20 October 2008

Choice of Law Regarding Marriage

Some of the nation's hottest social issues have played out in the esoteric, legal theory dominated domain of "choice of law." Usually, a court simply applies its own domestic laws to the facts before it, but not always.

One of the oldest of these disputes continues to play out. About half of the states permit first cousins to marry. About half do not. Louisiana, bad jokes about the South notwithstanding, do not permit first cousins to enter into marriages. But, what if first cousins lawfully marry in another state that does recognize first cousin marriages? Will Louisiana law recognize the marriage? The answer is yes.

They aren't constitutionally bound to do so. While recognition of foreign marriage certificates as valid if valid where the marriage was entered into is universal (and required by the full faith and credit clause for marriages entered into within another state), the marriage itself can be denied recognition if it violates a strong public policy of the state.

Recognition of common law marriages validly entered into in other states has also been nearly universal, although there is dispute over whether this flows from the full faith and credit clause of the constitution, or from comity (i.e. voluntary respect for foreign practice). Colorado is currently one of a handful of states whose laws recognize foreign common law marriages only if they would not be statutorily barred in Colorado on account of minority. A 17 year old's common law marriage in Kansas, isn't valid in Colorado. Colorado's law was enacted to prevent common law marriage to authorize what would otherwise be considered child sexual abuse involving girls to young to meaningfully consent to marriage.

Historically, bigamous and polygamous marriages, and sibling marriages validly entered into elsewhere have not been recognized under the public policy exception. Interracial marriages prior to the U.S. Supreme Court ruling in Loving v. Virginia, and cousin marriages have produced mixed rulings, some validating them despite being illegal locally, and others validating them.

Fights over the validity of foreign divorces, in places like Nevada and Mexico, have likewise spawned considerable choice of law litigation. Interstate child custody jurisdictional fights were a choice of law pit, until uniform laws and a federal law drew the line much more clearly, although internationally child custody fights remain deeply problematic.

The big open question now is gay marriage. A few states allow actual gay marriages. Many more states, Colorado among them, permit domestic partnerships with rights and responsibilities identical to marriage for purposes of state law.

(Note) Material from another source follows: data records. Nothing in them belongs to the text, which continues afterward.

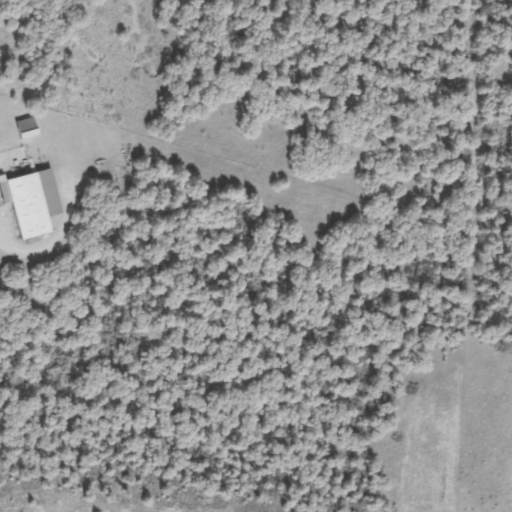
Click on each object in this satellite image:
building: (27, 127)
building: (32, 201)
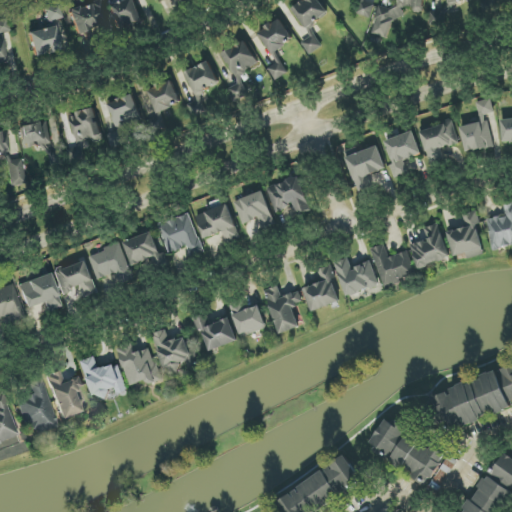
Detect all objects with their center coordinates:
building: (175, 0)
building: (457, 1)
building: (365, 9)
building: (309, 12)
building: (54, 13)
building: (125, 14)
building: (394, 15)
building: (88, 16)
building: (436, 18)
building: (4, 26)
building: (275, 36)
building: (46, 38)
building: (312, 42)
building: (2, 52)
building: (240, 59)
road: (131, 63)
building: (278, 71)
building: (202, 77)
building: (237, 92)
building: (162, 98)
building: (197, 107)
building: (123, 119)
road: (254, 125)
building: (86, 126)
building: (479, 129)
building: (507, 131)
building: (35, 135)
building: (439, 140)
building: (4, 142)
building: (402, 152)
building: (58, 158)
road: (254, 161)
building: (365, 166)
road: (320, 170)
building: (16, 172)
building: (289, 196)
building: (255, 210)
building: (218, 224)
building: (501, 228)
building: (181, 235)
building: (468, 237)
building: (431, 248)
building: (145, 251)
building: (111, 263)
road: (254, 266)
building: (393, 266)
building: (357, 277)
building: (76, 279)
building: (323, 291)
building: (40, 292)
building: (10, 304)
building: (284, 309)
building: (248, 318)
building: (216, 333)
building: (175, 352)
building: (138, 366)
building: (103, 378)
building: (508, 378)
building: (65, 394)
building: (472, 402)
building: (37, 408)
building: (6, 421)
building: (407, 451)
road: (469, 457)
building: (504, 469)
building: (323, 488)
road: (401, 488)
building: (488, 497)
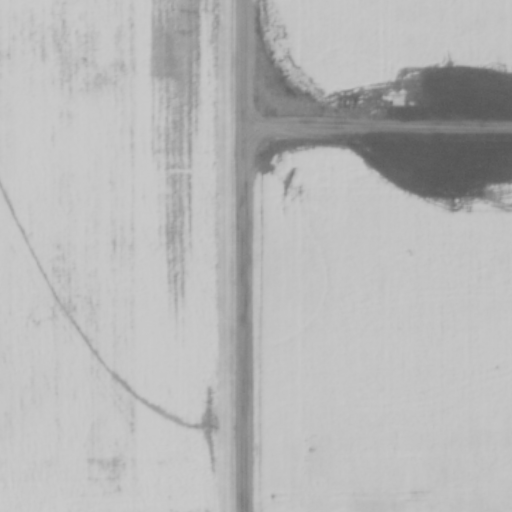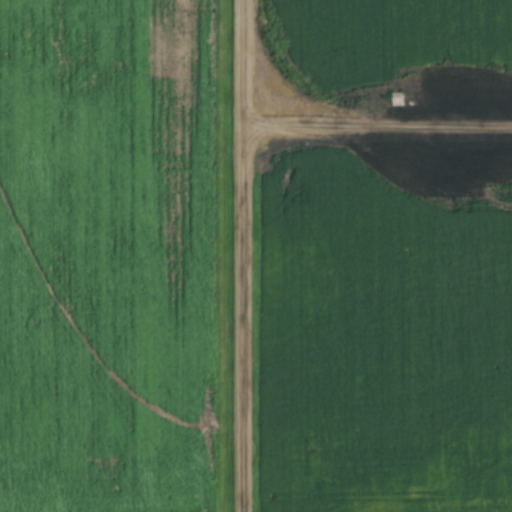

Federal law currently purports to remove gay marriage from the scope of the obligations of states to honor under the full faith and credit clause of the constitution, and to prohibit recognition of gay marriage for federal law purposes like federal income taxation and social security benefits.

But, federal law isn't entirely a negative factor. Recent changes to federal tax laws improve the situation of domestic partners seeking to inherit retirement assets. The usually dreaded specter of ERISA pre-emption has prevented anti-gay provisions of state law from being applied to ERISA covered employee benefits that cover gay couples as a matter of employer good will, and their ability to grant domestic partnership benefits has provided a venue for municipal governments and pro-gay rights groups to pressure employers to grant such benefits.

There are already a trickle of cases governing recognition of foreign gay marriages and foreign domestic partnerships, and there are likely to be many more in almost every state as time passes. These cases will look to cases like the Louisiana case on cousin marriage, as they craft rules for gay marriages. The cases are likely to be all over the map, because the fundamental test of the existence of a "strong public policy" on the issue, is one that inherently involves some degree of judicial legislation.

1 comment:

Michael Malak said...

Marriage is a matter of religion and should be outside the purview of government in a pluralistic society.

Those who championed tax breaks for married couples and for children only ended up giving more control to the government for further social engineering. Now we are seeing governments use this vested power against those who encouraged it.

As I've commented here before, even heterosexual marriage is a sham the way the government has set it up. Under No Fault Divorce, it's easier to get out of a marriage than it is to get out of a lease.

Couples should write their own contracts defining obligations, hospital visitation, medical decisions, wills, etc. -- to ensure that their definition of marriage matches the legal definition under which they will be bound.